Naturally, the most effective relationship work happens when both partners are in the room with me. That not only gives me all of the information I need to be effective, but it also allows the two of you to connect in a more meaningful way. My goal is not for couples to argue, but to feel a deeper, stronger bond both in our sessions and at home.
However, if your significant other is not able to join us in our sessions, you and I can still work together to make some improvements. How? Well, in therapy lingo, we say, “A change in one, is a change in all,” or as you may have heard, “If mama ain’t happy, ain’t nobody happy.” By helping you to feel more at ease, more confident, and to share your feelings, your love, and yourself more easily, it can definitely help your relationship, too.
Often, after spouses hear a little bit about our sessions, and they begin to see some changes at home, they are more open to coming in, even if just for one session to help give me some insight from their viewpoint. I also invite partners to send me an email that we can use in our sessions together, too.
Do you take insurance?
No. I am not on any insurance panels. I know this is probably not what you wanted to hear, and I totally understand that. After all, insurance premiums are expensive, and therapy isn’t cheap. There are several reasons I’m not on panels:
- Many of my clients want complete privacy with their relationships and emotions- to include privacy with their insurance company.

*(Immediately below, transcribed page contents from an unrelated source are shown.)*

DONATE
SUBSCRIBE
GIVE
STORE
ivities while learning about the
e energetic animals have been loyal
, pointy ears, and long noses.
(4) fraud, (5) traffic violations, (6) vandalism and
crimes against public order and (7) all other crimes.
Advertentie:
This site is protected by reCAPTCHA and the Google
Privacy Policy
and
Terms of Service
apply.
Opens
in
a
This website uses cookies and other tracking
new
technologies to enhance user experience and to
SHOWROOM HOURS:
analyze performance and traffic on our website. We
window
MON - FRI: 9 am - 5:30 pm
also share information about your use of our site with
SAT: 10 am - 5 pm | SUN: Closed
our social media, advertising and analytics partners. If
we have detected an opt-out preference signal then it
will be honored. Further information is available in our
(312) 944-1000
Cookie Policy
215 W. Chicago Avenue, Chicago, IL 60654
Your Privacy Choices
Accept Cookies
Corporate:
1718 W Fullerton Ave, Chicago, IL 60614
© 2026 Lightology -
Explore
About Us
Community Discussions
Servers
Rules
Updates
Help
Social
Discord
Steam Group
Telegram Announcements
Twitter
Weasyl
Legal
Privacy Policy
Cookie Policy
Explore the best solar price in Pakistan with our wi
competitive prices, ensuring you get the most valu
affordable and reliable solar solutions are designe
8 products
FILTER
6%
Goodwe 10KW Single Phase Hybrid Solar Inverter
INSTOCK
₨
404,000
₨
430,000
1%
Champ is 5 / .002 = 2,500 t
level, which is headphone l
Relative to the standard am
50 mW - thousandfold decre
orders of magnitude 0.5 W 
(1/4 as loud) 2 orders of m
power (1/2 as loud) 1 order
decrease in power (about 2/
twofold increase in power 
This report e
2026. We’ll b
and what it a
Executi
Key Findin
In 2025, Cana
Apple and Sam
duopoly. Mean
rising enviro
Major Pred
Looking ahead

- I can spend my time battling claims with insurance providers, or I can use that same time to help more people.
- Insurance companies may limit sessions or coverage for certain diagnoses. They may also only approve on-going sessions if I provide the treatment they dictate, which may not fit well with my training and experience.
- I’m able to give my clients the best care they need. I give my all and do my best to stay on top of the latest research and most effective treatments- and I work hard to make our sessions together valuable and worthy of the session fees.